Her head tilted. ‘Jack.’

‘What?’ I asked innocently, well aware that I was fishing for compliments. Usually, I couldn’t care less what people thought of me. I was who I was, and you either liked me or you didn’t. But with her, I cared. I cared a hell of a lot.

‘You know you’re good-looking, Jack. You don’t need me to say it.’

‘Maybe Iwantto hear you say it.’

‘You’re very needy.’

‘Not normally,’ I protested. ‘It’s all your fault.’

She looked outraged. ‘How do you figure that?’

‘I was doing just fine until you came along, now I’m…’ I trailed off, unsure how to explain what I was feeling. That since I’d met her, I’d started thinking about things that I hadn’t thought for quite a while. Things like the future, and sharing that with someone. Over the last few years, I hadn’t thought more beyond taking each day at a time. It had been a self-preservation thing, I realized now.

Her eyes softened, as if she sensed my inner turmoil. She reached out a hand and touched my arm lightly. ‘It’s OK. You don’t have to explain.’

‘It’s not that I don’t want to.’ I smiled ruefully. ‘I just don’t know how. It sounds crazy, but meeting you has been like an ice-cold bucket of water thrown over my life.’

She looked understandably confused. ‘OK. That’s not an effect I usually have on people. Well, not one that anyone has ever mentioned before anyway.’

‘Told you I couldn’t explain it very well.’

‘Just tell me whether it’s a good thing or a bad thing?’

‘Good. Definitely good.’

‘That’s OK then.’

She smiled, so beautiful in the glow of the fairy lights that I couldn’t stop staring at her. I knew then what I wanted to say. I wanted to tell her that I hadn’t met anyone like her before. That ever since that first night in the tidal pool, she’d fascinated the hell out of me, with her motorbike and career choice and the way she was so smart-ass in her interactions with her uncle, but so incredibly kind and caring towards Casey.
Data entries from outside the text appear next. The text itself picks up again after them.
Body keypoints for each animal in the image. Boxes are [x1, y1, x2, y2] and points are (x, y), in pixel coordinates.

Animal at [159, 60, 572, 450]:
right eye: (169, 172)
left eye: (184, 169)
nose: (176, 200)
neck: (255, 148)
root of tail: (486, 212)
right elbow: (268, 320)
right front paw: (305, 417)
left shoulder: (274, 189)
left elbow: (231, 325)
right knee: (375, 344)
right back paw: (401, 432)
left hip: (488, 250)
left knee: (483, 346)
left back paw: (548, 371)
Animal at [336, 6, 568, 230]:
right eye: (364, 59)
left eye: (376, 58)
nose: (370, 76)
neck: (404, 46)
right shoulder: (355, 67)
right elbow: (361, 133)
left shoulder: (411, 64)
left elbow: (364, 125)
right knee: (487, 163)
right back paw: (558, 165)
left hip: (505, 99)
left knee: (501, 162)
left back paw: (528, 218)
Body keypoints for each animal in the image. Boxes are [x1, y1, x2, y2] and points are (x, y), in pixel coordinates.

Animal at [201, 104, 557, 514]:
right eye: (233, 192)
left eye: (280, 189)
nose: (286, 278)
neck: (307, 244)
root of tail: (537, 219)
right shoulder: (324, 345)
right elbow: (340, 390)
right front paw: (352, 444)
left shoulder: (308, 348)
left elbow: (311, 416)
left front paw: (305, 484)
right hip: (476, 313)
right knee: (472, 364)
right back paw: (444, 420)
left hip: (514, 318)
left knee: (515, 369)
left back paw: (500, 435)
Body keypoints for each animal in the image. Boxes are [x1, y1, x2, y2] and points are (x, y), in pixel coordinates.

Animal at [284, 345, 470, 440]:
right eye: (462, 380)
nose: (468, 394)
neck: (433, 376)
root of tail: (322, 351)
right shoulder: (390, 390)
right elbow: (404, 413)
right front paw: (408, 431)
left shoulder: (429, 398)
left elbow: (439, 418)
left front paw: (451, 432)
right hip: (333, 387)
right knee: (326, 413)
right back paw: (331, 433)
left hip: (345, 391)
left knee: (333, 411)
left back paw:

I loved the banter we had going on, the way she’d been so insecure when I’d picked her up for our non-date date, and yet so confident when she’d stood up at the meeting in front of half the town.

‘I—’

‘Jack?’

I turned my head to see Hannah hovering, her eyes uncertain as they flicked between Taylor, the flowers and fairy lights.

‘Hey.’ I smiled. ‘Going for a walk?’

She held up a brown paper bag. ‘Just picked up some takeout.’ She stared at Taylor. ‘It’s Taylor, right?’

Taylor nodded. ‘It is. Nice to see you again.’

‘Are you two… is this a date?’ Hannah asked.

‘It’s dinner,’ I replied briskly.

‘Just dinner?’ She looked Taylor up and down. ‘Dressed up like that, you look like you should be heading out to the opera, or a gala,’ she said, smiling sweetly. ‘Definitely somewhere a hell of a lot more glamorous than this place.’

‘What, this old thing?’ Taylor replied, smoothing down the fabric of her dress over her stomach. ‘It’s just something I threw on.’

‘Was there something you wanted?’ I asked curtly.